As a general rule, patent owners have the exclusive right to prevent third parties from manufacturing, using, offering for sale or commercializing a patented product or process during the term of protection.

However, Article 43, item III of the BIPL establishes a specific exception:

Article 43. The provisions of the previous Article do not apply: […]

III. to the preparation of a medicine in accordance with a medical prescription for individual cases, carried out by a qualified professional, as well as to the medicine so prepared;

This exception is narrow and purpose driven. It allows individualized compounding but does not authorize repeated preparation for stock or distribution, marketing strategies targeting broad patient groups, nor commercial-scale reproduction of patented products.

When compounding activities exceed individualized prescriptions and begin to replicate market demand in a structured or recurrent manner, the activity may fall outside the scope of the legal exception and potentially infringe patent rights.

High-risk products and regulatory exposure

The issue becomes even more sensitive in the case of injectable products or substances classified as high sanitary risk.

These products require validated sterilized conditions, certified production protocols, lot traceability, and industrial-level quality assurance systems.

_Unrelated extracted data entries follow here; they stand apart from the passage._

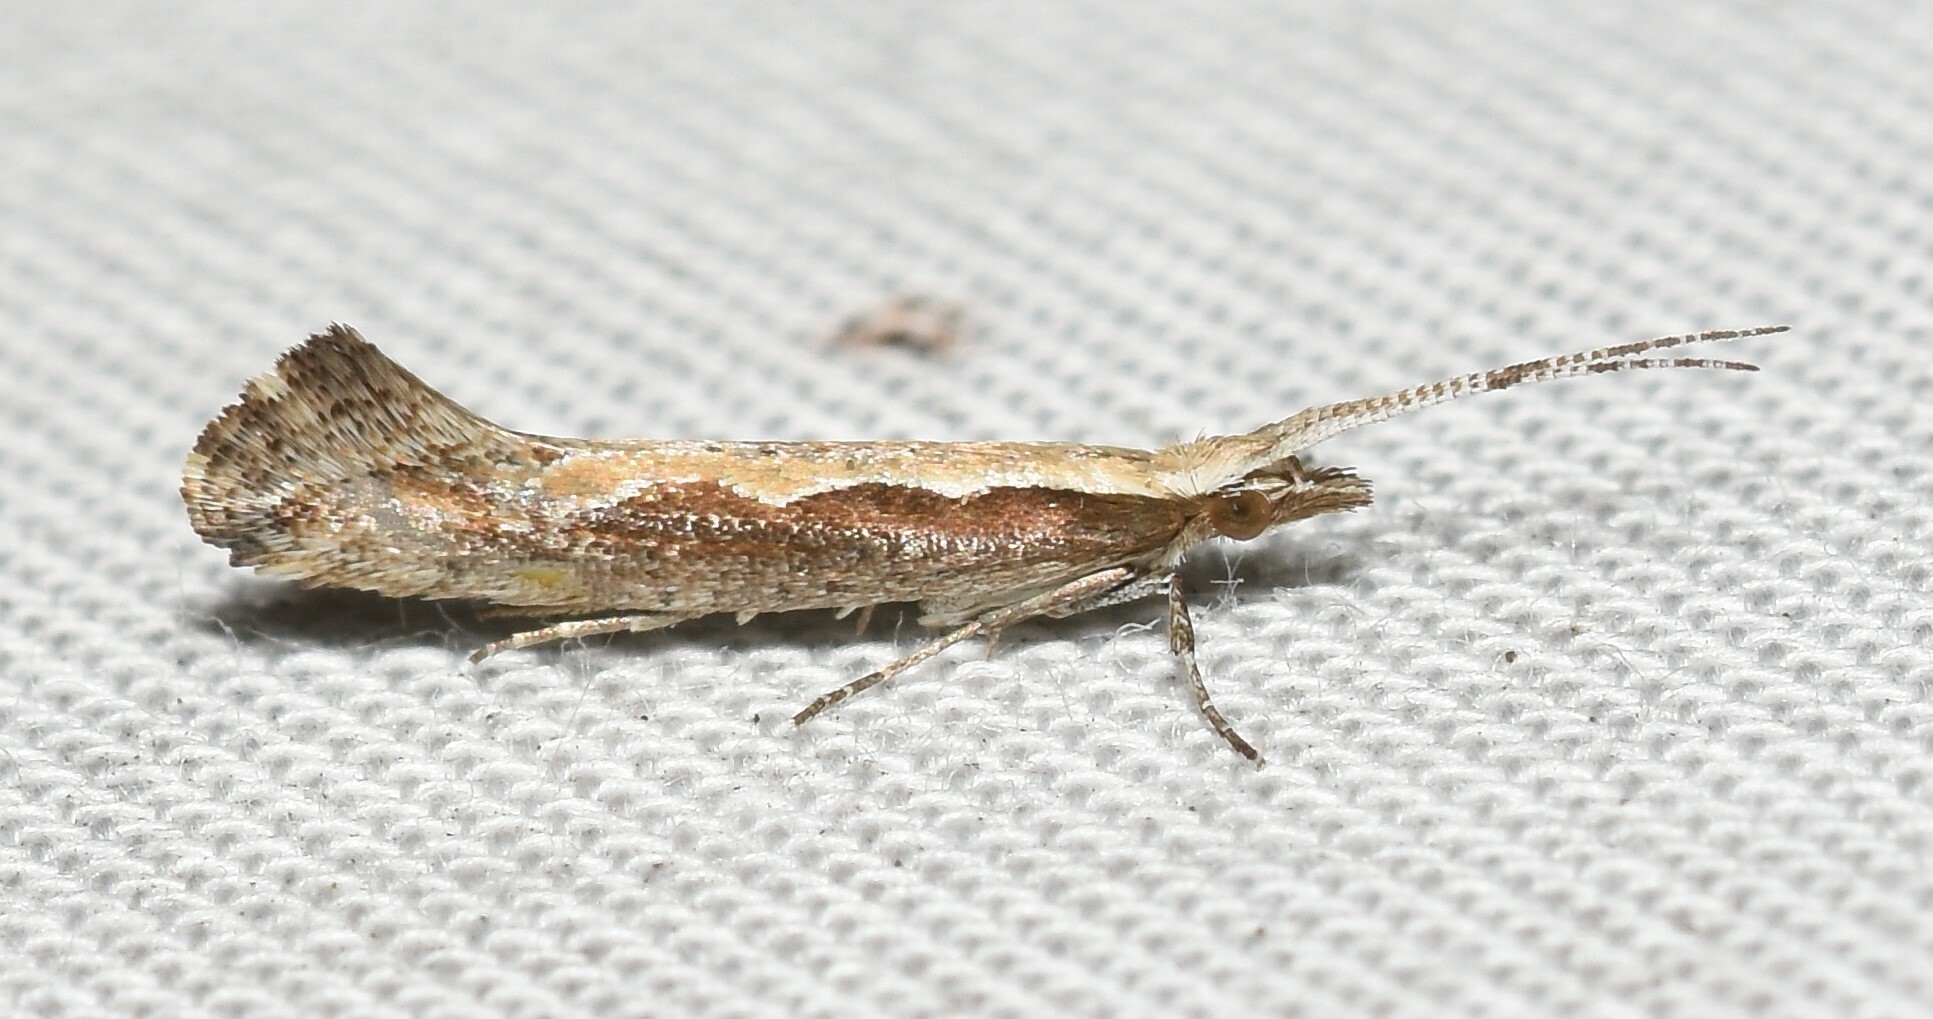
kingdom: Animalia
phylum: Arthropoda
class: Insecta
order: Lepidoptera
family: Plutellidae
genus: Plutella
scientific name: Plutella xylostella
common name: Diamond-back moth
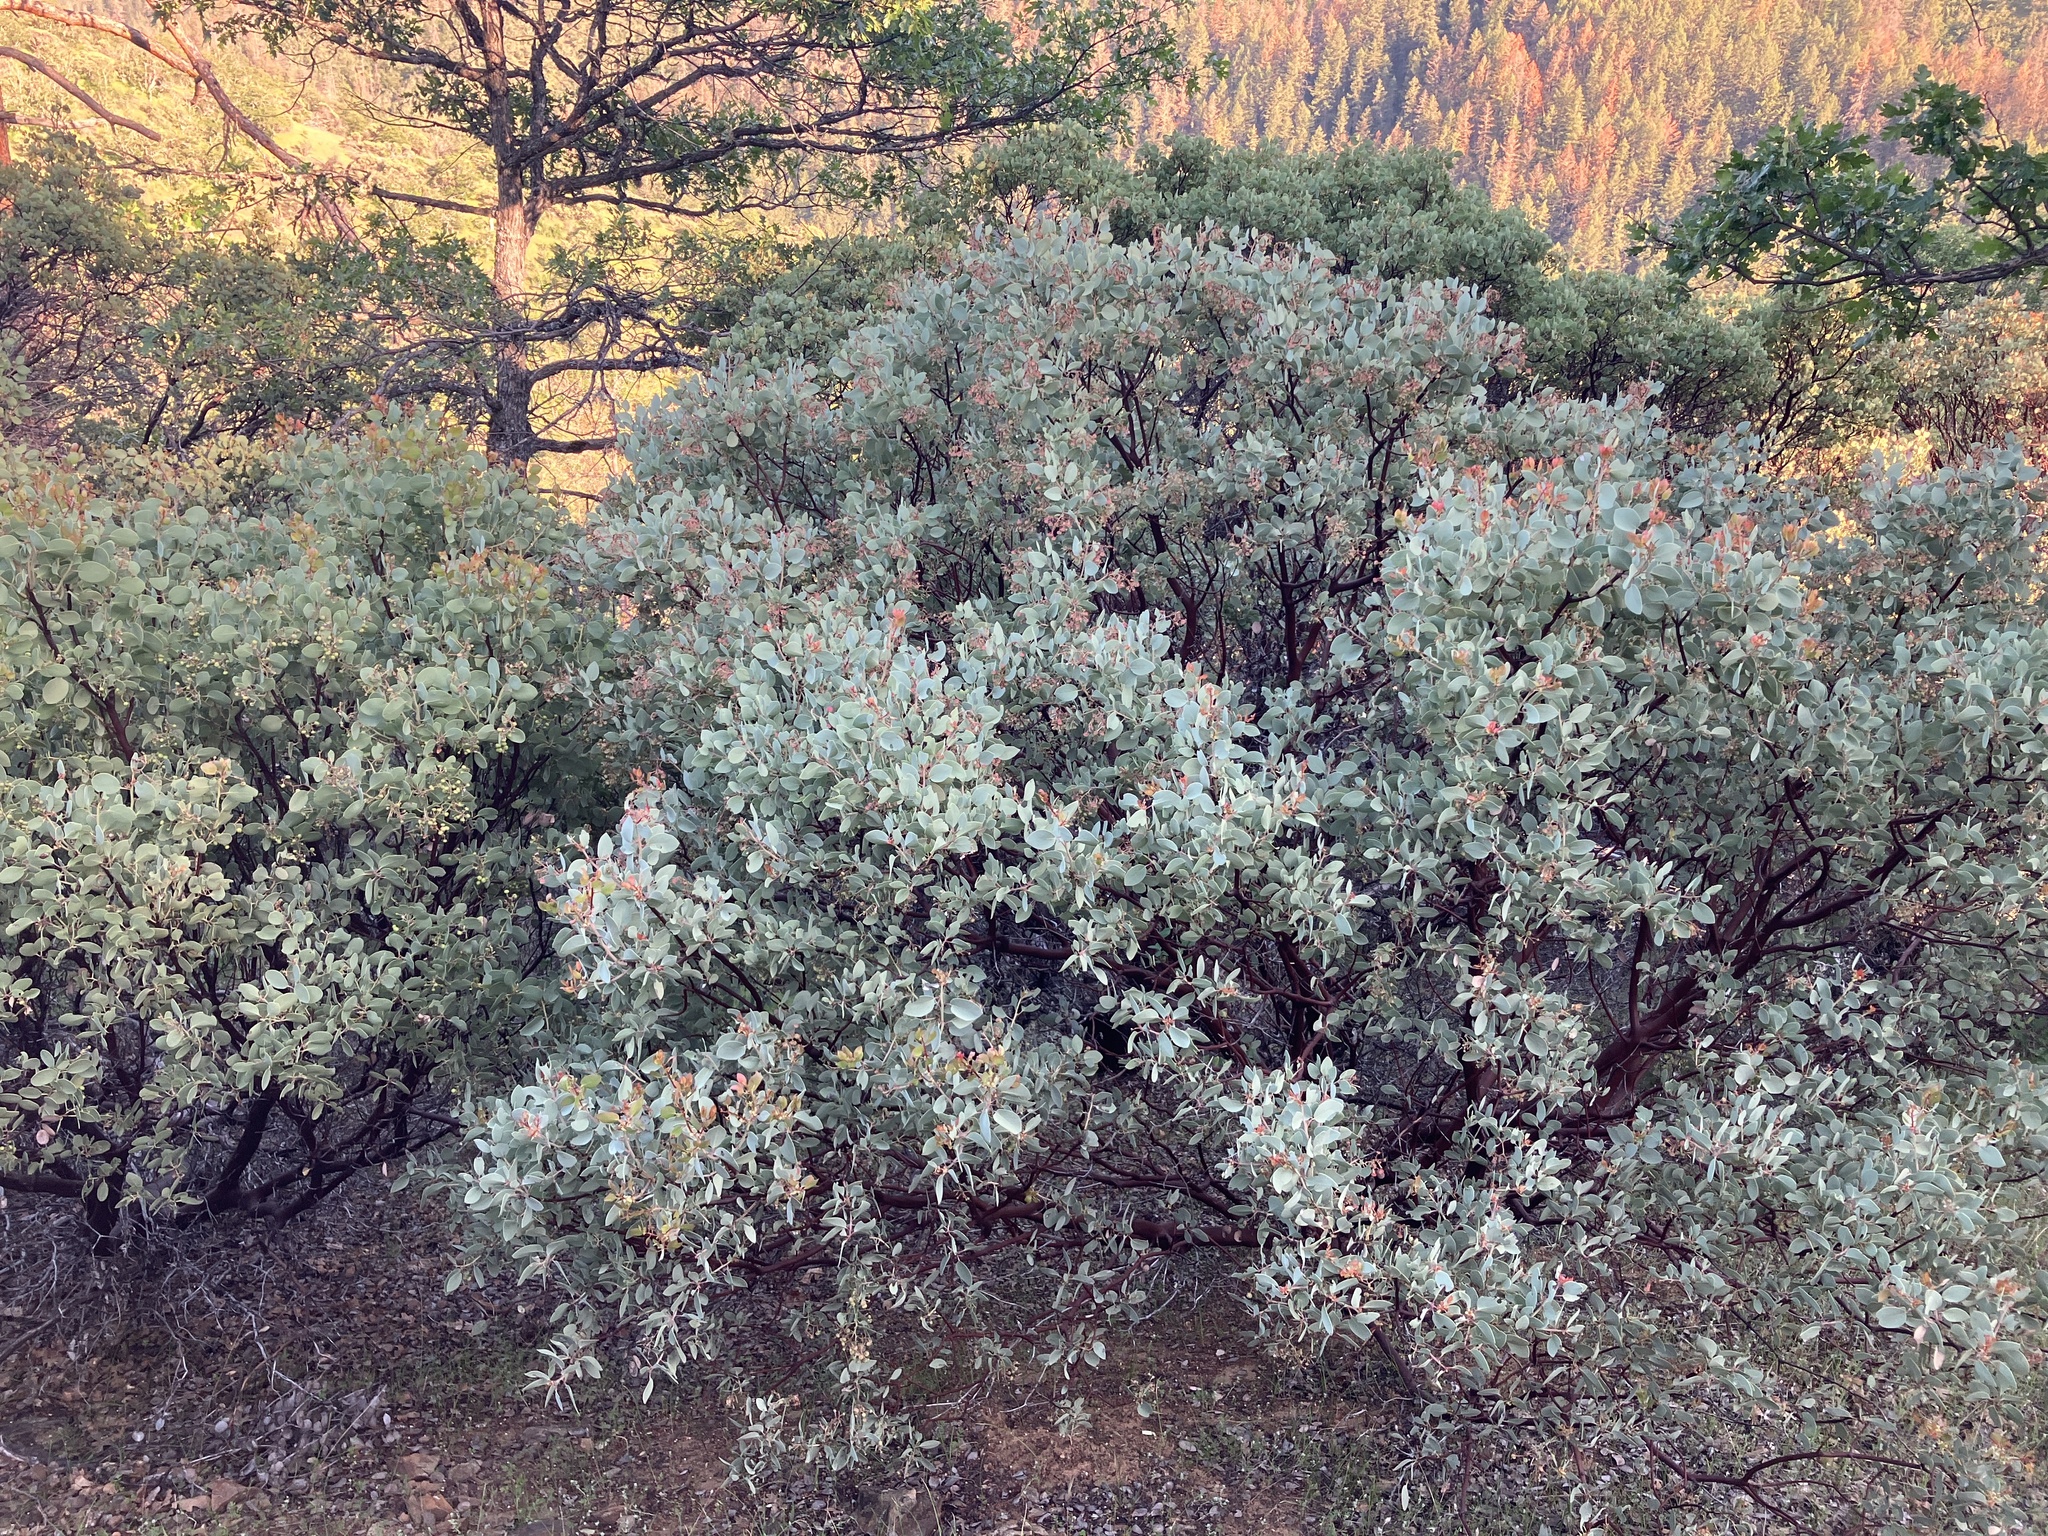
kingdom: Plantae
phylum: Tracheophyta
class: Magnoliopsida
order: Ericales
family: Ericaceae
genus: Arctostaphylos
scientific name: Arctostaphylos viscida
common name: White-leaf manzanita
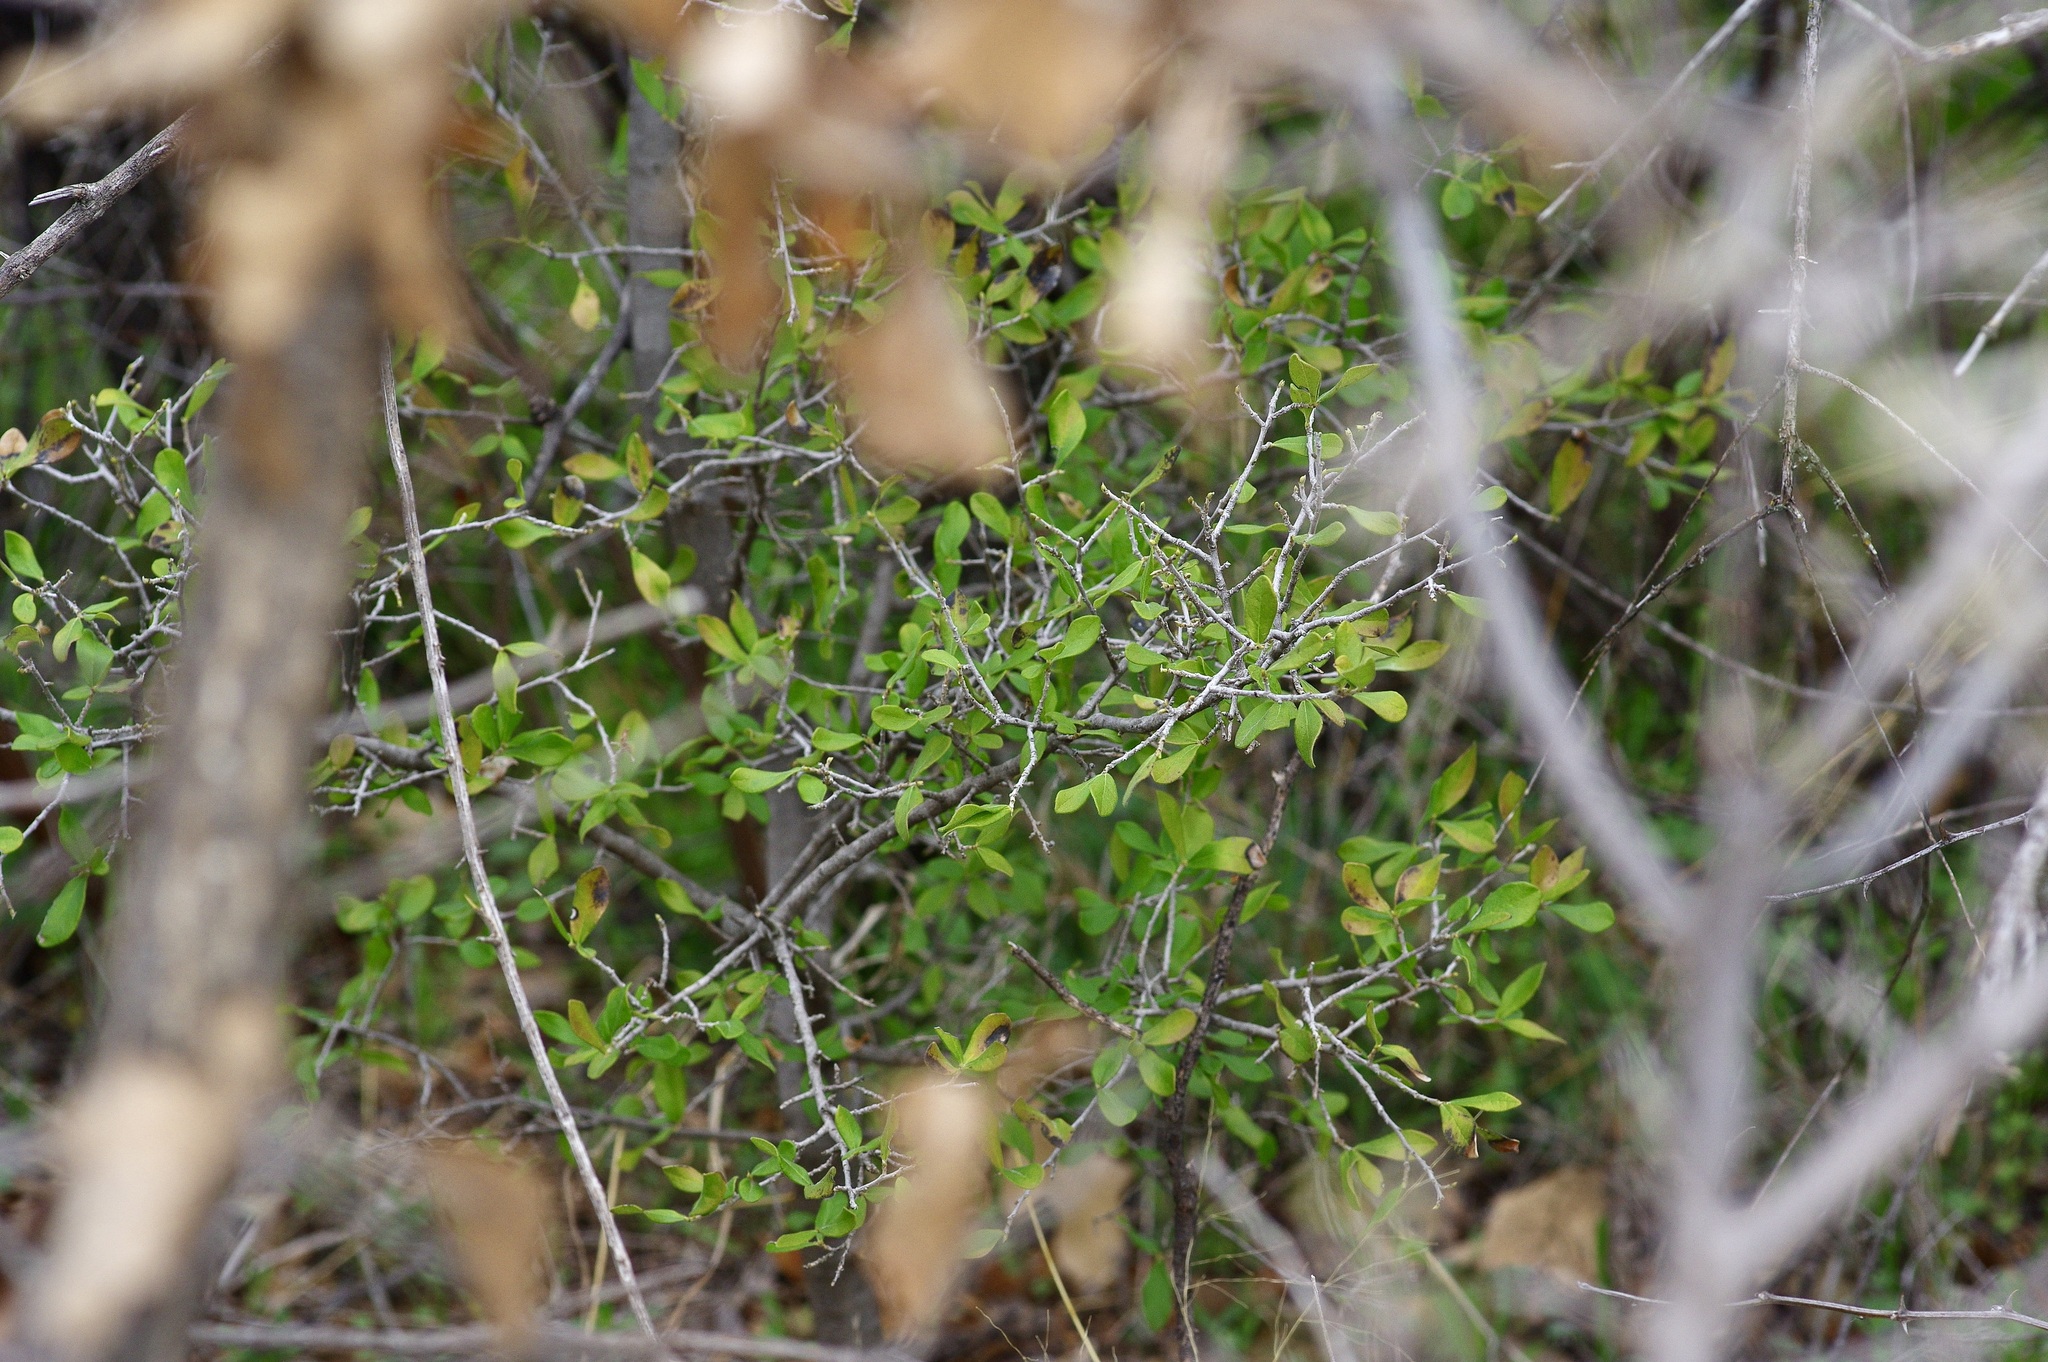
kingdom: Plantae
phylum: Tracheophyta
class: Magnoliopsida
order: Ericales
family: Ebenaceae
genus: Diospyros
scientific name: Diospyros texana
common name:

Such conditions are typically ensured only by ANVISA-certified manufacturers and importers. Any variation may not only create patent-related exposure, but also regulatory and public health liabilities.

For patent owners, intellectual property and sanitary/regulatory compliance open strategic avenues for action.

Strategic considerations for foreign patent holders

From an enforcement and compliance perspective, foreign companies should monitor:

  • Whether compounded versions are being produced strictly upon individualized prescriptions,
  • Whether pharmacies are engaging in recurrent preparation patterns that resemble industrial production,
  • Whether marketing communications suggest systematic substitution of patented medicines,
  • Whether high-risk products are being compounded beyond regulatory limits.

The Brazilian legal framework seeks to balance access to healthcare and protection of innovation. The compounding exception exists to preserve individualized medical care, not to dilute patent exclusivity.

Careful case-by-case assessment is critical. In certain circumstances, coordinated regulatory and judicial measures may be appropriate to safeguard both public health standards and patent rights.

For innovative companies operating in Brazil, proactive monitoring and early strategic positioning are often more effective than reactive litigation.